Sep 18, 2008

More from Archibald Alexander

"Evangelical repentance, conversion and regeneration, are substantially the same."

"As God the Holy Spirit is the Author of regeneration; so the instrument employed is the Word of God. This is as clearly taught in Scripture as that God is the author or efficient cause. God is able to work without means, but both in the worlds of nature and grace it has pleased him to employ appropriate means for the accomplishment of his own ends. But although we know the fact that there is an established connection between means and ends; yet we are not competent to explain, in any case, how the end is produced by the means employed."

"Sometimes regeneration is considered distinctly from the acts and exercises of the mind which proceed from it, but in the Holy Scriptures the cause and effect are included; and we shall therefore treat the subject in this practical and popular form. The instrumentality of the word can never derogate from the efficient agency of the Spirit in this work. The Spirit operates by and through the word. The word derives all its power and penetrating energy from the Spirit. Without the omnipotence of God the word would be as inefficient as clay and spittle, to restore sight to the blind. Ezekiel was commanded to prophesy over the dry bones in the valley of vision. Thus ministers are now sent to call upon those who are dead in trespasses and sins, to awake and arise from the dead, but none will obey their voice, unless a divine power accompanies their words.

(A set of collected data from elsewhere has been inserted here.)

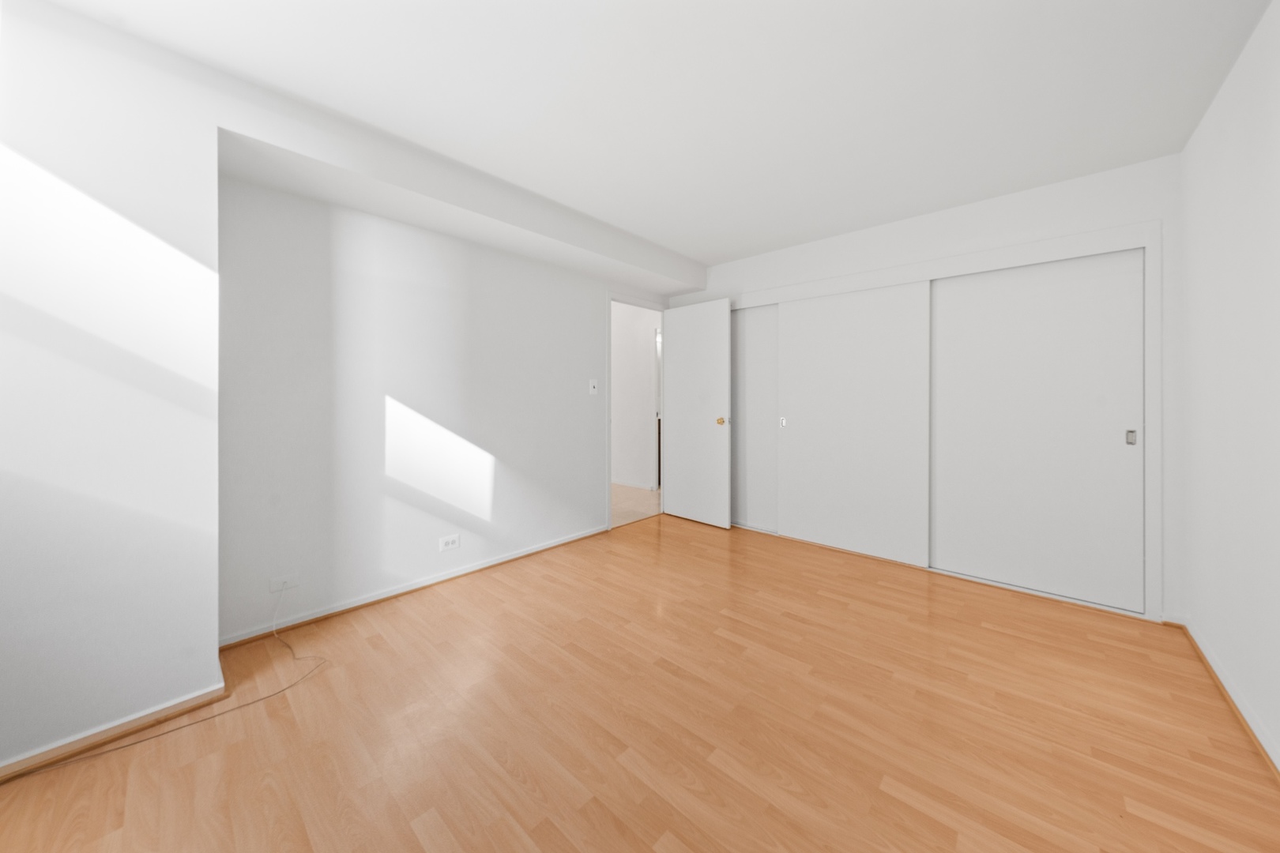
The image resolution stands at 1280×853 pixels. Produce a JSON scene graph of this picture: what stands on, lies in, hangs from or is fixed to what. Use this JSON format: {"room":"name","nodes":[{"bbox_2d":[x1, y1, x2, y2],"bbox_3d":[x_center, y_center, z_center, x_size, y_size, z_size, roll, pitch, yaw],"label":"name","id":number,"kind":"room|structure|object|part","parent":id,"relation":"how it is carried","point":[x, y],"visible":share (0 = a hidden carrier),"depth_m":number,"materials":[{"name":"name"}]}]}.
{"room":"bedroom","nodes":[
{"label":"bedroom","id":0,"kind":"room"},
{"bbox_2d":[0,0,223,776],"bbox_3d":[-2.061,-0.104,1.439,0.489,2.364,0.888,0,0,42],"label":"left wall","id":1,"kind":"structure","parent":0,"point":[214,630],"depth_m":1.40,"materials":[{"name":"white paint"}]},
{"bbox_2d":[0,681,228,781],"bbox_3d":[-1.836,1.063,1.315,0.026,0.041,0.821,0,0,42],"label":"baseboard","id":2,"kind":"structure","parent":1,"relation":"attached to","point":[208,695],"depth_m":1.40,"materials":[{"name":"brown wood"}]},
{"bbox_2d":[217,167,665,644],"bbox_3d":[-0.913,-0.138,3.068,0.118,2.415,3.871,0,0,42],"label":"left wall","id":3,"kind":"structure","parent":0,"point":[399,382],"depth_m":2.40,"materials":[{"name":"white paint"}]},
{"bbox_2d":[267,574,298,593],"bbox_3d":[-1.734,0.841,2.081,0.014,0.071,0.110,0,0,42],"label":"wall socket","id":4,"kind":"object","parent":3,"relation":"attached to","point":[274,588],"visible":0.84,"depth_m":2.08,"materials":[{"name":"white plastic"}]},
{"bbox_2d":[216,525,607,650],"bbox_3d":[-1.073,1.034,2.808,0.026,0.059,2.466,0,0,42],"label":"baseboard","id":5,"kind":"structure","parent":3,"relation":"attached to","point":[419,585],"depth_m":2.40,"materials":[{"name":"white paint"}]},
{"bbox_2d":[438,534,460,552],"bbox_3d":[-1.184,0.820,2.654,0.009,0.081,0.122,0,0,42],"label":"wall socket","id":6,"kind":"object","parent":3,"relation":"attached to","point":[449,540],"visible":0.97,"depth_m":2.65,"materials":[{"name":"white plastic"}]},
{"bbox_2d":[587,379,598,394],"bbox_3d":[-0.387,-0.201,3.554,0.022,0.122,0.071,0,0,42],"label":"light switch","id":7,"kind":"object","parent":3,"relation":"attached to","point":[592,384],"visible":0.98,"depth_m":3.55,"materials":[{"name":"white plastic"}]},
{"bbox_2d":[606,292,666,533],"bbox_3d":[-0.045,0.049,3.996,0.160,1.978,0.842,0,0,42],"label":"door frame","id":8,"kind":"structure","parent":3,"relation":"in","point":[609,356],"depth_m":3.81,"materials":[{"name":"white paint"}]},
{"bbox_2d":[662,296,732,528],"bbox_3d":[0.512,0.016,3.994,0.751,2.024,0.162,0,0,42],"label":"door","id":9,"kind":"structure","parent":8,"relation":"attached to","point":[722,317],"depth_m":3.95,"materials":[{"name":"white paint"}]},
{"bbox_3d":[0.729,0.096,3.839,0.069,0.070,0.083,0,0,42],"label":"brass doorknob","id":10,"kind":"part","parent":9,"relation":"part of","materials":[{"name":"gold metal"}]},
{"bbox_2d":[610,483,661,526],"bbox_3d":[-0.857,1.055,5.345,2.883,0.070,4.125,0,0,42],"label":"hallway floor","id":11,"kind":"structure","parent":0,"point":[634,494],"depth_m":4.67,"materials":[{"name":"beige tile"}]},
{"bbox_2d":[0,510,1279,852],"bbox_3d":[0.271,1.129,1.879,3.295,0.090,4.676,0,0,42],"label":"floor","id":12,"kind":"structure","parent":0,"point":[720,618],"depth_m":1.45,"materials":[{"name":"brown wood"}]},
{"bbox_2d":[3,582,331,783],"bbox_3d":[-1.679,0.959,1.535,0.629,0.214,0.809,0,0,42],"label":"cable","id":13,"kind":"object","parent":12,"relation":"on","point":[259,700],"visible":0.98,"depth_m":1.47,"materials":[{"name":"plastic"}]},
{"bbox_2d":[41,0,1273,266],"bbox_3d":[-0.031,-1.343,2.730,4.923,0.103,5.686,0,0,42],"label":"ceiling","id":14,"kind":"structure","parent":0,"point":[630,227],"depth_m":1.71,"materials":[{"name":"white paint"}]},
{"bbox_2d":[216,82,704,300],"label":"ceiling beam","id":15,"kind":"object","parent":14,"relation":"attached to","point":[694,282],"visible":0.97,"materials":[{"name":"white paint"}]},
{"bbox_2d":[668,156,1181,627],"bbox_3d":[1.541,-0.126,3.282,3.301,2.392,0.119,0,0,42],"label":"back wall","id":16,"kind":"structure","parent":0,"point":[950,224],"depth_m":2.44,"materials":[{"name":"white paint"}]},
{"bbox_2d":[707,221,1159,625],"bbox_3d":[1.700,0.067,3.171,2.687,1.912,0.415,0,0,42],"label":"closet frame","id":17,"kind":"structure","parent":16,"relation":"attached to","point":[1153,245],"depth_m":2.25,"materials":[{"name":"white paint"}]},
{"bbox_2d":[730,304,779,531],"bbox_3d":[0.881,0.052,3.908,0.995,1.959,0.034,0,0,42],"label":"sliding closet door","id":18,"kind":"structure","parent":17,"relation":"in","point":[767,310],"depth_m":3.77,"materials":[{"name":"white paint"}]},
{"bbox_2d":[775,279,931,567],"bbox_3d":[1.554,0.070,3.204,1.035,1.939,0.035,0,0,42],"label":"sliding closet door","id":19,"kind":"structure","parent":17,"relation":"in","point":[812,394],"depth_m":3.14,"materials":[{"name":"white paint"}]},
{"bbox_2d":[930,250,1143,612],"bbox_3d":[2.288,0.080,2.543,0.943,1.938,0.034,0,0,42],"label":"sliding closet door","id":20,"kind":"structure","parent":17,"relation":"in","point":[943,511],"depth_m":2.48,"materials":[{"name":"white paint"}]},
{"bbox_3d":[2.606,0.140,2.271,0.030,0.073,0.022,0,0,42],"label":"finger pull","id":21,"kind":"part","parent":20,"relation":"part of","materials":[{"name":"silver metal"}]},
{"bbox_2d":[1174,0,1279,773],"bbox_3d":[1.514,-0.107,0.732,0.116,2.383,4.498,0,0,42],"label":"right wall","id":22,"kind":"structure","parent":0,"point":[1191,506],"depth_m":1.57,"materials":[{"name":"white paint"}]},
{"bbox_2d":[1174,618,1279,781],"bbox_3d":[1.385,1.070,0.690,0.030,0.062,3.961,0,0,42],"label":"baseboard","id":23,"kind":"structure","parent":22,"relation":"attached to","point":[1276,767],"depth_m":1.55,"materials":[{"name":"wood"}]},
{"label":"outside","id":24,"kind":"structure","parent":0,"visible":0},
{"bbox_2d":[611,301,659,488],"bbox_3d":[-0.297,-0.198,5.881,2.929,2.438,0.119,0,0,42],"label":"hallway wall","id":25,"kind":"structure","parent":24,"point":[619,359],"depth_m":5.61,"materials":[{"name":"white paint"}]},
{"bbox_2d":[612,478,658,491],"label":"hallway baseboard","id":26,"kind":"structure","parent":25,"relation":"attached to","point":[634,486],"depth_m":5.56,"materials":[{"name":"white paint"}]}
]}

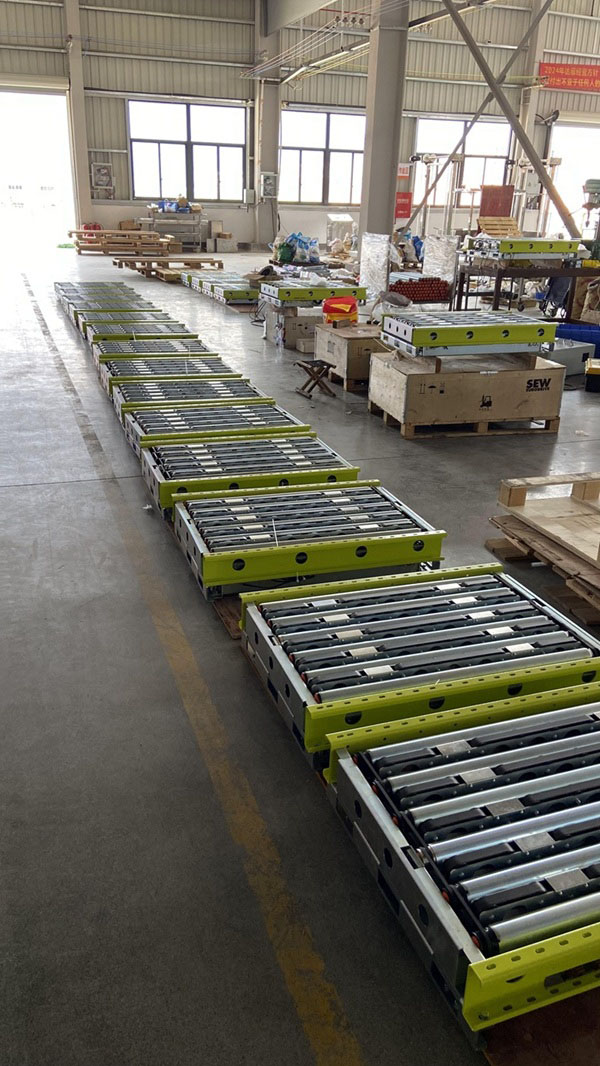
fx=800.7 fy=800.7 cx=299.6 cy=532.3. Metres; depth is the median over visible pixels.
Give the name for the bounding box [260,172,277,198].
electrical box
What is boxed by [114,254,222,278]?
wooden pallet
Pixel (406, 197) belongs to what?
red sign
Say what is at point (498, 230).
wooden pallet
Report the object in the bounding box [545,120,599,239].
doorway
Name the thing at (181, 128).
window
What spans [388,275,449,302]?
stack
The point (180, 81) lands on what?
back wall
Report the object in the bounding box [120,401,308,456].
roller conveyor
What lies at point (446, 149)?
window
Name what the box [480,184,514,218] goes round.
red board
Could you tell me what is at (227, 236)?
cardboard box
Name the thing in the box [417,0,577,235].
diagonal brace
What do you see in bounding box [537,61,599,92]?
red banner
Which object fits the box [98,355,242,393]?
roller conveyor
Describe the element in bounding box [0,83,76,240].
doorway
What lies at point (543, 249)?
roller conveyor
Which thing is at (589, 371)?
box
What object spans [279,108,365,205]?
window
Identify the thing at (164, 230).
rack
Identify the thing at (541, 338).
roller conveyor
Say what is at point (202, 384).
roller conveyor
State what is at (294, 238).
blue plastic bag
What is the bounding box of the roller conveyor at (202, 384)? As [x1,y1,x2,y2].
[111,376,270,416]
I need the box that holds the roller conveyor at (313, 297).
[260,282,365,307]
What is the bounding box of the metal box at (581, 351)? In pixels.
[542,337,592,377]
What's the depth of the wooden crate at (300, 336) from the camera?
9.00 m
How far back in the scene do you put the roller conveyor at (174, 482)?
4.30 m
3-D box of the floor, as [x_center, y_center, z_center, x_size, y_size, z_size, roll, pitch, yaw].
[1.639,-1.598,8.099,13.909,0.149,16.488,-7,24,-19]
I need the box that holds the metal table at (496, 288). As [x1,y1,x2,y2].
[453,259,599,315]
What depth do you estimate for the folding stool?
6.83 m
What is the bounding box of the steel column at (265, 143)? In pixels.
[254,0,280,254]
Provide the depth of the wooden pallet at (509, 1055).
1.62 m
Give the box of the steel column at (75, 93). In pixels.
[63,0,92,234]
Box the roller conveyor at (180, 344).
[92,338,216,365]
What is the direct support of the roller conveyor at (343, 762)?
on the wooden pallet at (509, 1055)
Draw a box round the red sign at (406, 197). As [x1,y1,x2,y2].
[395,191,411,219]
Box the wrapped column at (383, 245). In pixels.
[359,233,391,301]
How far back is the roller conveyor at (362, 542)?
3.42 m
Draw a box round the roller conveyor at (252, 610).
[238,563,599,776]
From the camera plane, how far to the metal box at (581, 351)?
7.73 m
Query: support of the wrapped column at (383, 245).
on the floor
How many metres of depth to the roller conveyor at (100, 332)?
8.82 m
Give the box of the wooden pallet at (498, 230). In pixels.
[477,216,518,236]
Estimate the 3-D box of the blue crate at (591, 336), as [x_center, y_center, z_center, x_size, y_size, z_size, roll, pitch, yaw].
[3.164,-2.109,8.845,1.030,0.293,0.465,7,23,12]
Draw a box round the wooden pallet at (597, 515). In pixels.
[493,470,599,618]
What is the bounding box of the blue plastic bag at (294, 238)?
[275,231,319,263]
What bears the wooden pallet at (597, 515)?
on the floor
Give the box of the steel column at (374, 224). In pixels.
[357,0,409,250]
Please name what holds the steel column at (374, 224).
on the floor
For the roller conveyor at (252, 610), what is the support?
on the floor
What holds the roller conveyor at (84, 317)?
on the floor
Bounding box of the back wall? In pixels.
[0,0,599,255]
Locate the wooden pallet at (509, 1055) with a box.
[477,982,599,1065]
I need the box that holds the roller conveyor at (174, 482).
[142,442,359,516]
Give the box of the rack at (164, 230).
[144,206,202,248]
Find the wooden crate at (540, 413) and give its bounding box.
[367,347,563,437]
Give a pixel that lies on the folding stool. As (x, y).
(300, 365)
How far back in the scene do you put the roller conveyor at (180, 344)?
7.76 m
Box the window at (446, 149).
[411,117,513,206]
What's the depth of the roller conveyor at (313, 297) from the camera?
8.81 m
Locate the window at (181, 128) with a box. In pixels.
[127,99,246,202]
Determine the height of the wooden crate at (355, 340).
0.474 m
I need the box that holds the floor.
[0,227,599,1065]
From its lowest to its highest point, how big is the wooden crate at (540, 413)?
0.524 m
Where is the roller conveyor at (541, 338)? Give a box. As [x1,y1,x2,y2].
[379,312,554,356]
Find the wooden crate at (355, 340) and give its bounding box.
[314,321,380,390]
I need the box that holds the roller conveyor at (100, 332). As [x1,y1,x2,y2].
[86,321,199,344]
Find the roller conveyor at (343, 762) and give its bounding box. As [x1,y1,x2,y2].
[315,677,599,1044]
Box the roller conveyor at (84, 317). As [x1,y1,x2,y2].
[70,307,173,329]
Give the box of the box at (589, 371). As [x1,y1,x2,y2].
[584,357,599,391]
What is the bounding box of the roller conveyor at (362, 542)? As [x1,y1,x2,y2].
[171,486,448,601]
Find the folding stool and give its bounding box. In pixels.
[293,358,335,397]
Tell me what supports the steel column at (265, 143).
on the floor
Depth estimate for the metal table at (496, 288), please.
10.02 m
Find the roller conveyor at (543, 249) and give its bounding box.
[464,237,578,259]
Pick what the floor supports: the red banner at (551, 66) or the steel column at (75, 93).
the steel column at (75, 93)
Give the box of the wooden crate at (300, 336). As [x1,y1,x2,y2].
[264,302,321,349]
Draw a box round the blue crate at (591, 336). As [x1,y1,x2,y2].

Men, it is true, are rational and accountable agents, and are therefore proper subjects of commands and exhortations; yet are they destitute of spiritual life, and no power but that of God as we have seen can communicate life. When the Spirit operates by the word, the soul before dead in sin is rendered susceptible of impressions from divine truth. The entrance of the truth under this divine influence gives light, and excites holy affections, which prompt to good purposes, and as a matter of course, the external actions are in obedience to the law of God. The man becomes a new creature. His wicked life is reformed. Actions before materially good are now performed from love to God and with a view to his glory. That the word of God is indeed the instrument or means of producing this change is evident from many plain testimonies of Scripture."